▶ [How to complete this task]
For the material that follows, return exactly the lines from the one with "left knee: (296, 345)" through the one with "right elbow: (345, 337)", both ends included.

== Provided information

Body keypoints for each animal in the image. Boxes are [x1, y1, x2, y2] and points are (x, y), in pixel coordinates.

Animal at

====
== Provided information

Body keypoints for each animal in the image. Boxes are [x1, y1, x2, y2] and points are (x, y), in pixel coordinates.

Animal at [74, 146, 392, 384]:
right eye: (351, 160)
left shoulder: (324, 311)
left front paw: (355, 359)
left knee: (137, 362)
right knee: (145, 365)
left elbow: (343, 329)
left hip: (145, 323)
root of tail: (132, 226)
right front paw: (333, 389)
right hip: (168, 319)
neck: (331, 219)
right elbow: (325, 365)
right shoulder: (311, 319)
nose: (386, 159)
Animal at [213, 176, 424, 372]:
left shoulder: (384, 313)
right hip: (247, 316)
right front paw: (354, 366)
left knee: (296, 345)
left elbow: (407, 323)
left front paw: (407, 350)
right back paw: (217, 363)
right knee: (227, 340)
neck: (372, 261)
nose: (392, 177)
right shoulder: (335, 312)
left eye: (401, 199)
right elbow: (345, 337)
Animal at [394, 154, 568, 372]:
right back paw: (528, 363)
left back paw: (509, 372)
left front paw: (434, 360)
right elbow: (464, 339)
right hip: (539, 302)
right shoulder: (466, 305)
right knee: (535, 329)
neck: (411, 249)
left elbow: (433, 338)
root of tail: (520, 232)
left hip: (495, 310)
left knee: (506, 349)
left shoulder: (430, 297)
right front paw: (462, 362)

====
== Provided information

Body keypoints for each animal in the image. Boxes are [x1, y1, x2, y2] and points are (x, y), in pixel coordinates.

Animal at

====

▶ [Output of the exercise]
left knee: (296, 345)
left elbow: (407, 323)
left front paw: (407, 350)
right back paw: (217, 363)
right knee: (227, 340)
neck: (372, 261)
nose: (392, 177)
right shoulder: (335, 312)
left eye: (401, 199)
right elbow: (345, 337)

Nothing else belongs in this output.